* **DIRECTION**
Retype every line of the entries below word for word, leaving out the pictures.

* **INPUT MATERIAL**

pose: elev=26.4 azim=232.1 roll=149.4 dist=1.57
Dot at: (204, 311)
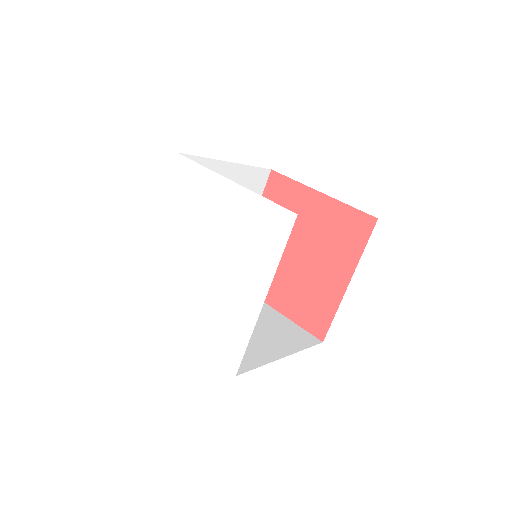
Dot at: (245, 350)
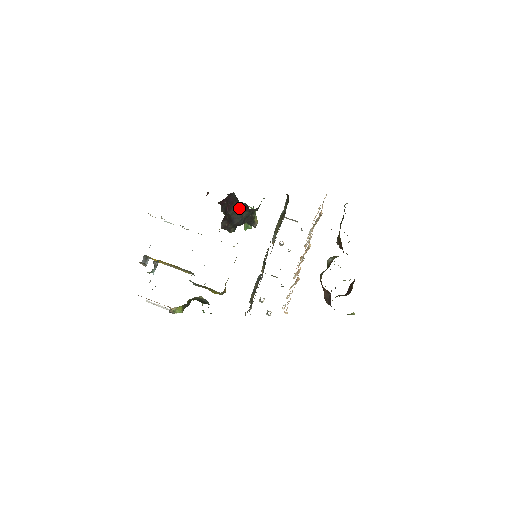
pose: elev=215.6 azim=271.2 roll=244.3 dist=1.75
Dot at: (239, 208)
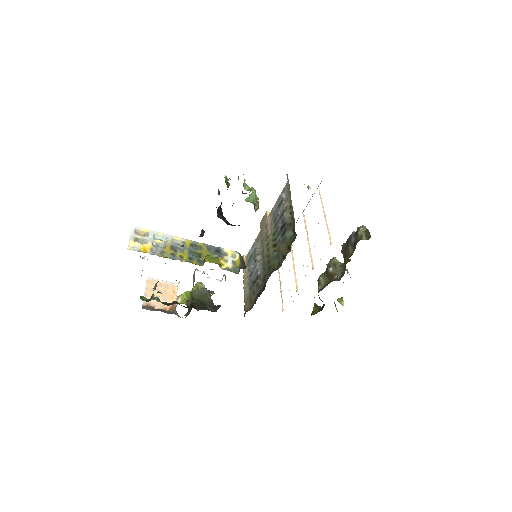
Dot at: occluded
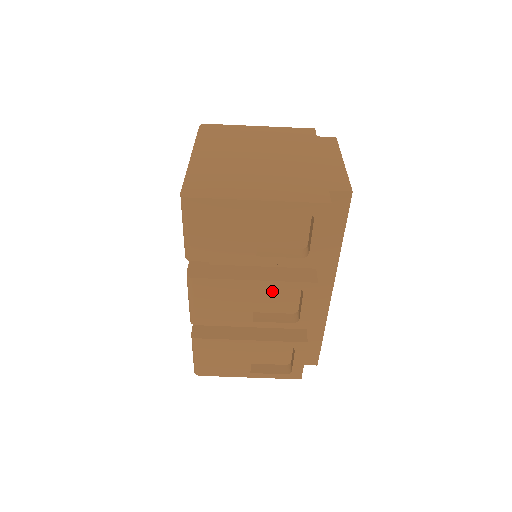
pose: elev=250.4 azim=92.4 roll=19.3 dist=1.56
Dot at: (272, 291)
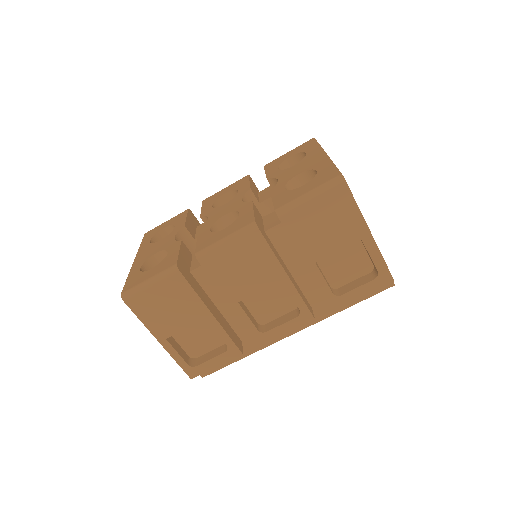
Dot at: (273, 294)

* **REPLY**
pose: elev=26.4 azim=232.1 roll=149.4 dist=1.57
Dot at: (204, 311)
Dot at: (245, 350)
pose: elev=215.6 azim=271.2 roll=244.3 dist=1.75
Dot at: (239, 208)
Dot at: occluded
pose: elev=250.4 azim=92.4 roll=19.3 dist=1.56
Dot at: (272, 291)
Dot at: (273, 294)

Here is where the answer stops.